Copy the following lines word for word, omitting the pictures from your answer.
## START Material for the task
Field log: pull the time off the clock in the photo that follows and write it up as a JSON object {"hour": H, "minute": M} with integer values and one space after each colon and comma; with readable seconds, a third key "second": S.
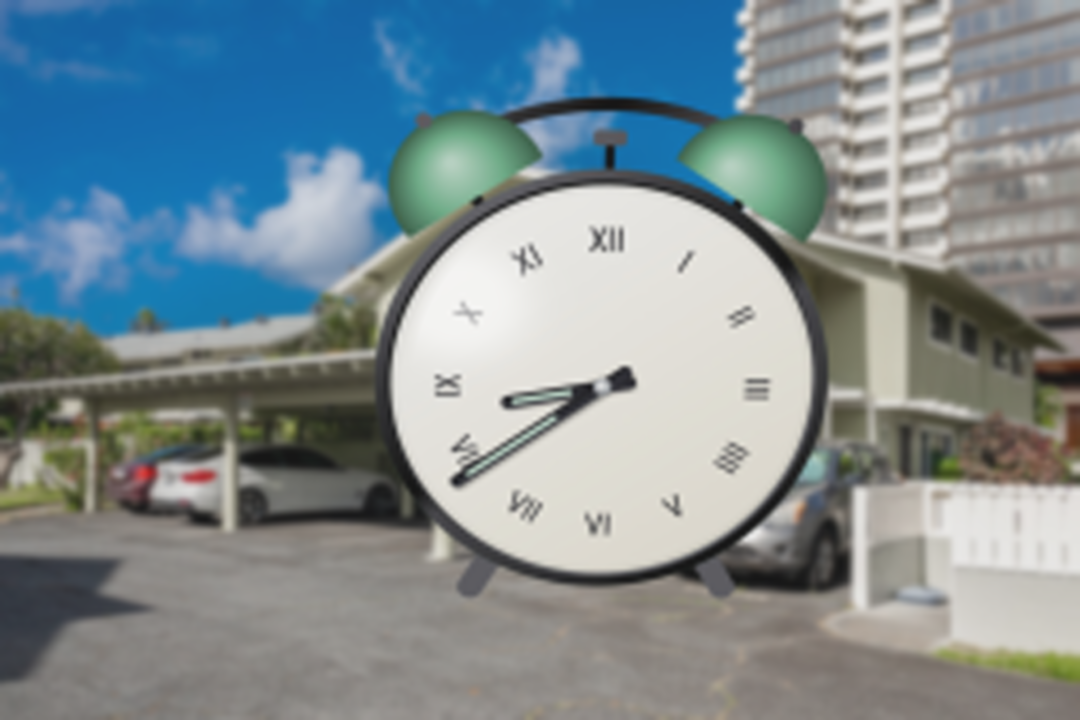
{"hour": 8, "minute": 39}
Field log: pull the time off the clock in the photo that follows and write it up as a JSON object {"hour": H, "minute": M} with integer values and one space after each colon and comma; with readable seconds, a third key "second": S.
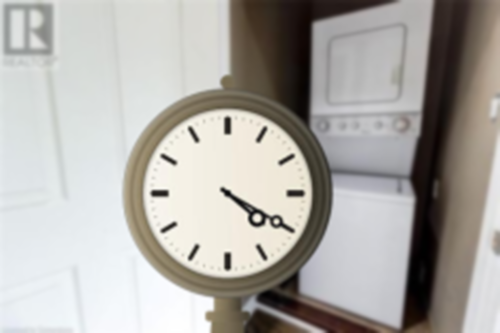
{"hour": 4, "minute": 20}
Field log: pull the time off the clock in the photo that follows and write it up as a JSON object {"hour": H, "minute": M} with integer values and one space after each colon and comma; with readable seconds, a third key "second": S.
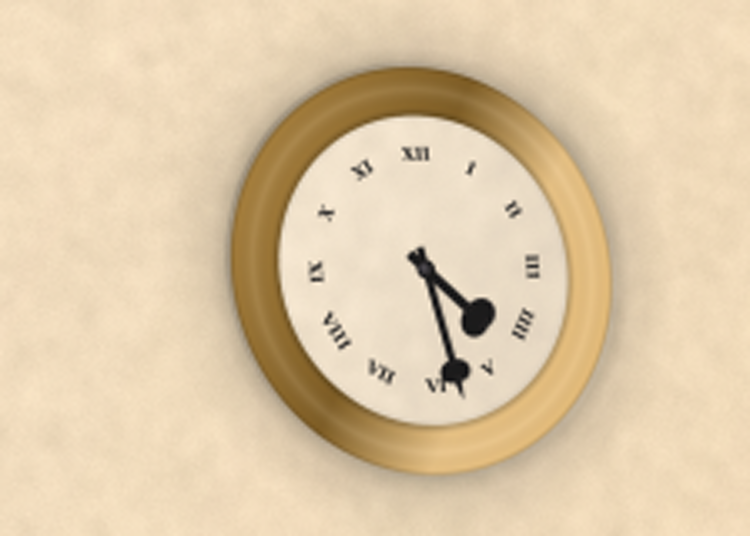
{"hour": 4, "minute": 28}
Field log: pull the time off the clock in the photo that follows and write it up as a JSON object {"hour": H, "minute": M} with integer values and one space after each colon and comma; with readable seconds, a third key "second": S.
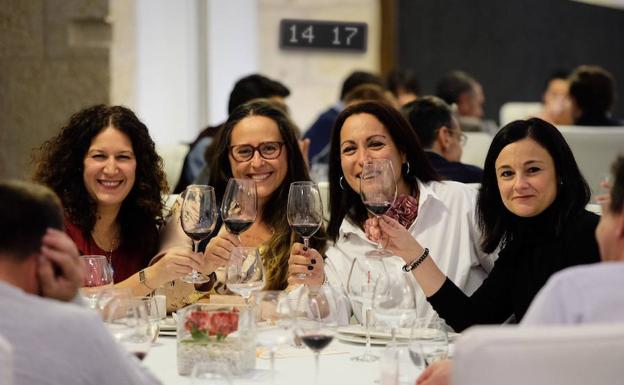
{"hour": 14, "minute": 17}
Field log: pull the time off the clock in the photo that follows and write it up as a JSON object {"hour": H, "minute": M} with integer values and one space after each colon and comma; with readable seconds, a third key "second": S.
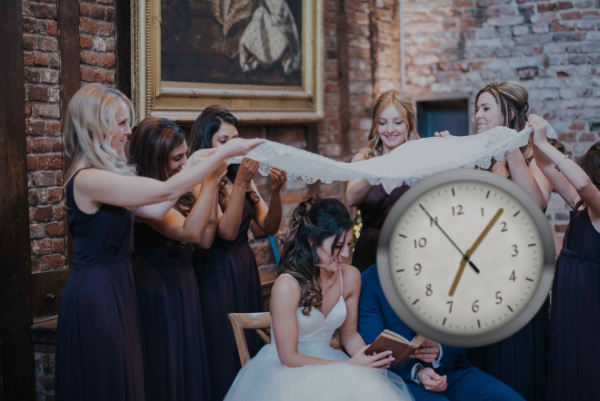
{"hour": 7, "minute": 7, "second": 55}
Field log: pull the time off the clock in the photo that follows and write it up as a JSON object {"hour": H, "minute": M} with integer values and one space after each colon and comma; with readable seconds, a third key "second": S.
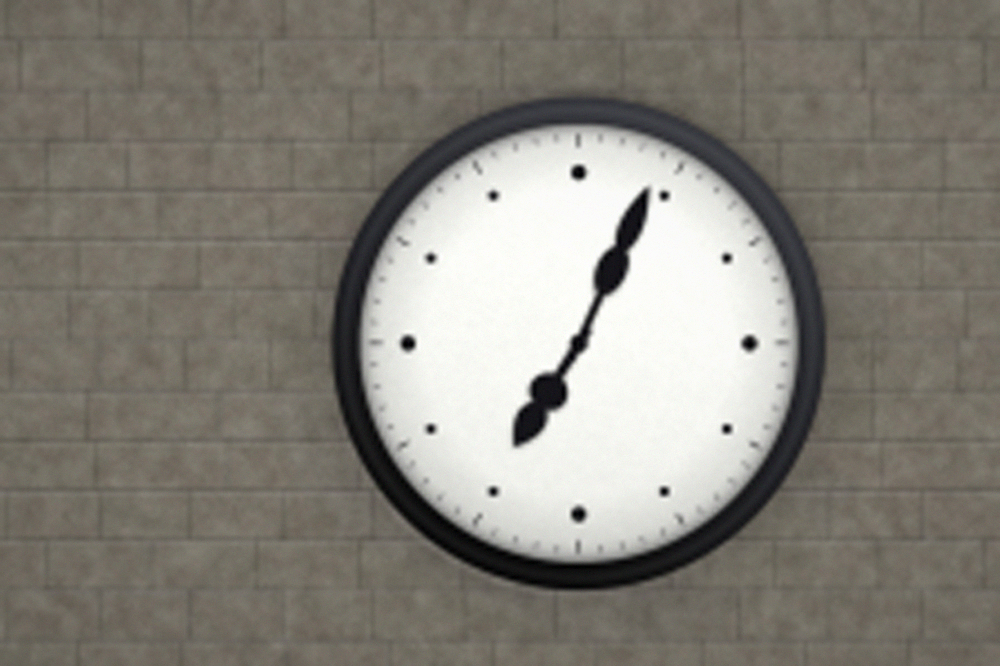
{"hour": 7, "minute": 4}
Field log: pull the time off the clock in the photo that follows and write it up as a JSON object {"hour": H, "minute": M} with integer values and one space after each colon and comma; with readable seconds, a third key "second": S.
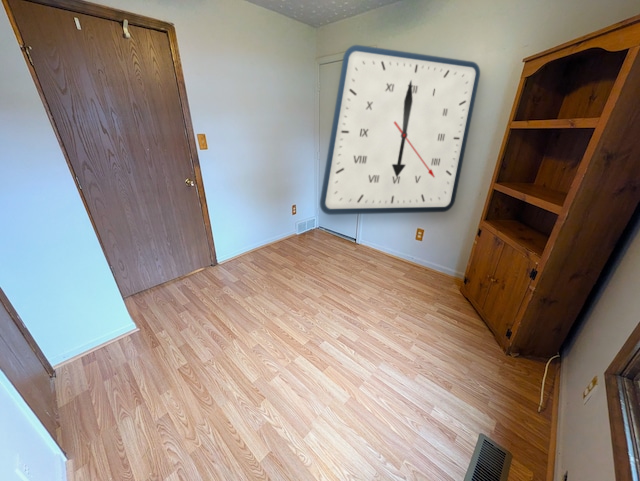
{"hour": 5, "minute": 59, "second": 22}
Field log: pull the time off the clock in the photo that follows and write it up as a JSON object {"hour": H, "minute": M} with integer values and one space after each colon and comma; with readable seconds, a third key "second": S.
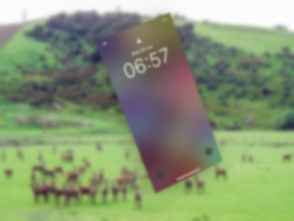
{"hour": 6, "minute": 57}
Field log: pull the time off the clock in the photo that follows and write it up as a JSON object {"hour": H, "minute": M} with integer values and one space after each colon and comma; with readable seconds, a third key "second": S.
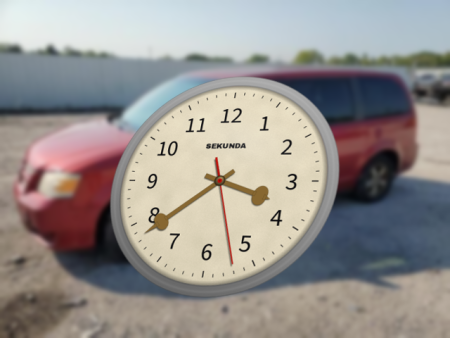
{"hour": 3, "minute": 38, "second": 27}
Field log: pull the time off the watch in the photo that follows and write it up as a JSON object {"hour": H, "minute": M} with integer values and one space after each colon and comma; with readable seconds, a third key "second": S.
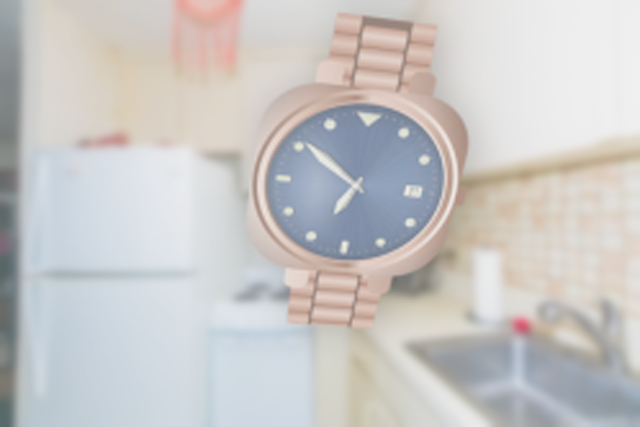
{"hour": 6, "minute": 51}
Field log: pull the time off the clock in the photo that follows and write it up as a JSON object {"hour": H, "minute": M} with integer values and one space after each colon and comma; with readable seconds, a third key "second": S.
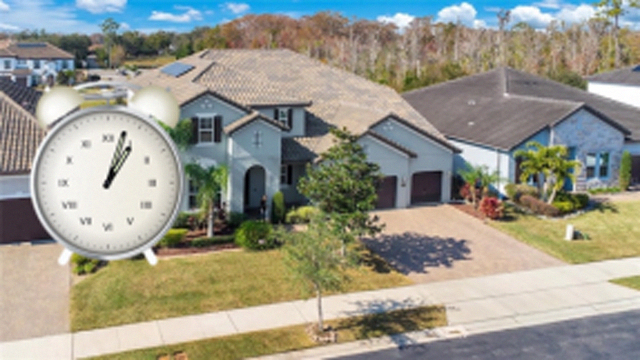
{"hour": 1, "minute": 3}
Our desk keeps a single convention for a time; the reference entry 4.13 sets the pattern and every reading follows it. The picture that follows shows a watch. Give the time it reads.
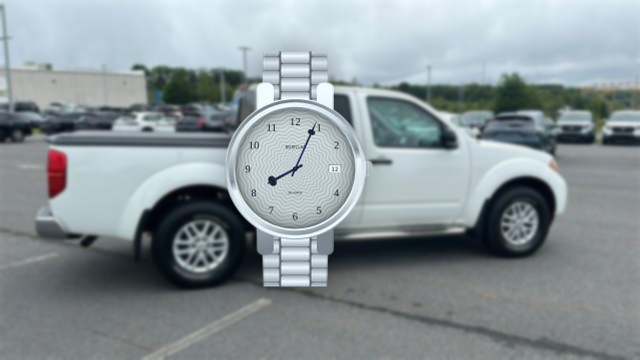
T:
8.04
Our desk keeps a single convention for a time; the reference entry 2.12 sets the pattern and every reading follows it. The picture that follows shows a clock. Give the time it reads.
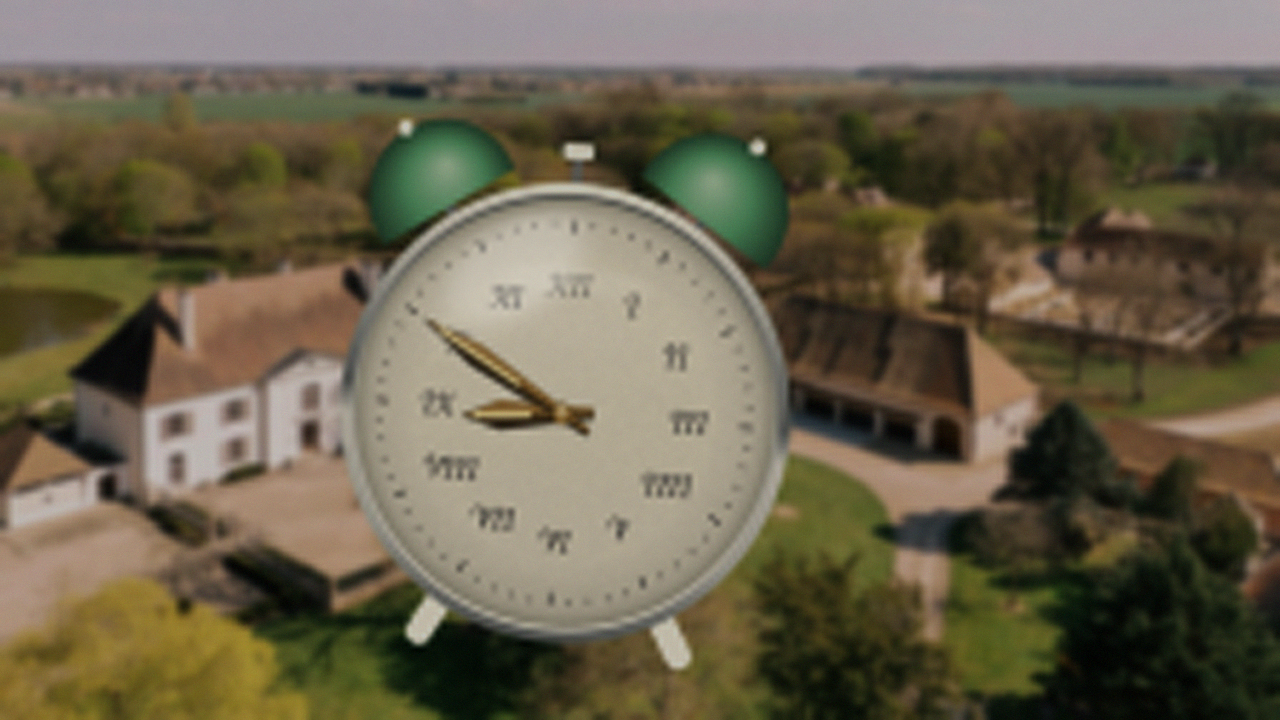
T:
8.50
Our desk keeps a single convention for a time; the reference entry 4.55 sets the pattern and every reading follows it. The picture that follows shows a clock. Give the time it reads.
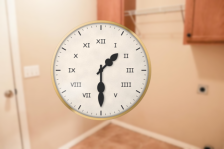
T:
1.30
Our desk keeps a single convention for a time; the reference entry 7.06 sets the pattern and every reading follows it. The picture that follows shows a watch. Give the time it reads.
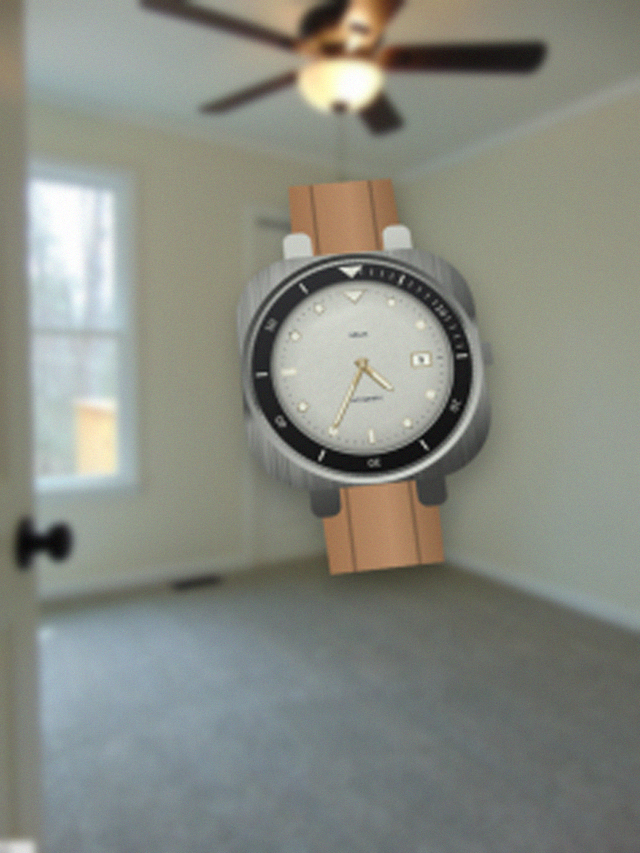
## END Material for the task
> **Answer in full**:
Field log: pull the time off the clock in the photo that follows and write it up as a JSON object {"hour": H, "minute": M} with integer values and one space after each colon and comma; with readable seconds, a third key "second": S.
{"hour": 8, "minute": 39}
Field log: pull the time off the clock in the photo that follows and write it up as a JSON object {"hour": H, "minute": M} with integer values and one space after each colon and comma; with readable seconds, a third key "second": S.
{"hour": 4, "minute": 20}
Field log: pull the time off the clock in the photo that follows and write it up as a JSON object {"hour": H, "minute": M} with integer values and one space after each colon and comma; with readable seconds, a third key "second": S.
{"hour": 4, "minute": 28}
Field log: pull the time off the clock in the photo that follows and write it up as a JSON object {"hour": H, "minute": M} with integer values and one space after each colon and comma; with readable seconds, a third key "second": S.
{"hour": 14, "minute": 17}
Field log: pull the time off the clock in the photo that follows and write it up as a JSON object {"hour": H, "minute": M} with integer values and one space after each colon and comma; with readable seconds, a third key "second": S.
{"hour": 7, "minute": 7, "second": 55}
Field log: pull the time off the clock in the photo that follows and write it up as a JSON object {"hour": H, "minute": M} with integer values and one space after each colon and comma; with readable seconds, a third key "second": S.
{"hour": 7, "minute": 4}
Field log: pull the time off the clock in the photo that follows and write it up as a JSON object {"hour": H, "minute": M} with integer values and one space after each colon and comma; with readable seconds, a third key "second": S.
{"hour": 5, "minute": 59, "second": 22}
Field log: pull the time off the clock in the photo that follows and write it up as a JSON object {"hour": H, "minute": M} with integer values and one space after each colon and comma; with readable seconds, a third key "second": S.
{"hour": 6, "minute": 57}
Field log: pull the time off the clock in the photo that follows and write it up as a JSON object {"hour": H, "minute": M} with integer values and one space after each colon and comma; with readable seconds, a third key "second": S.
{"hour": 3, "minute": 38, "second": 27}
Field log: pull the time off the watch in the photo that follows and write it up as a JSON object {"hour": H, "minute": M} with integer values and one space after each colon and comma; with readable seconds, a third key "second": S.
{"hour": 6, "minute": 51}
Field log: pull the time off the clock in the photo that follows and write it up as a JSON object {"hour": H, "minute": M} with integer values and one space after each colon and comma; with readable seconds, a third key "second": S.
{"hour": 1, "minute": 3}
Our desk keeps a single convention for a time; the reference entry 4.13 sets the pattern and every reading follows it. The picture that follows shows a watch. Give the time it reads.
T:
8.04
Our desk keeps a single convention for a time; the reference entry 2.12 sets the pattern and every reading follows it. The picture that follows shows a clock. Give the time it reads.
T:
8.50
Our desk keeps a single convention for a time; the reference entry 4.55 sets the pattern and every reading follows it. The picture that follows shows a clock. Give the time it reads.
T:
1.30
Our desk keeps a single convention for a time; the reference entry 7.06 sets the pattern and every reading follows it. The picture that follows shows a watch. Give the time it reads.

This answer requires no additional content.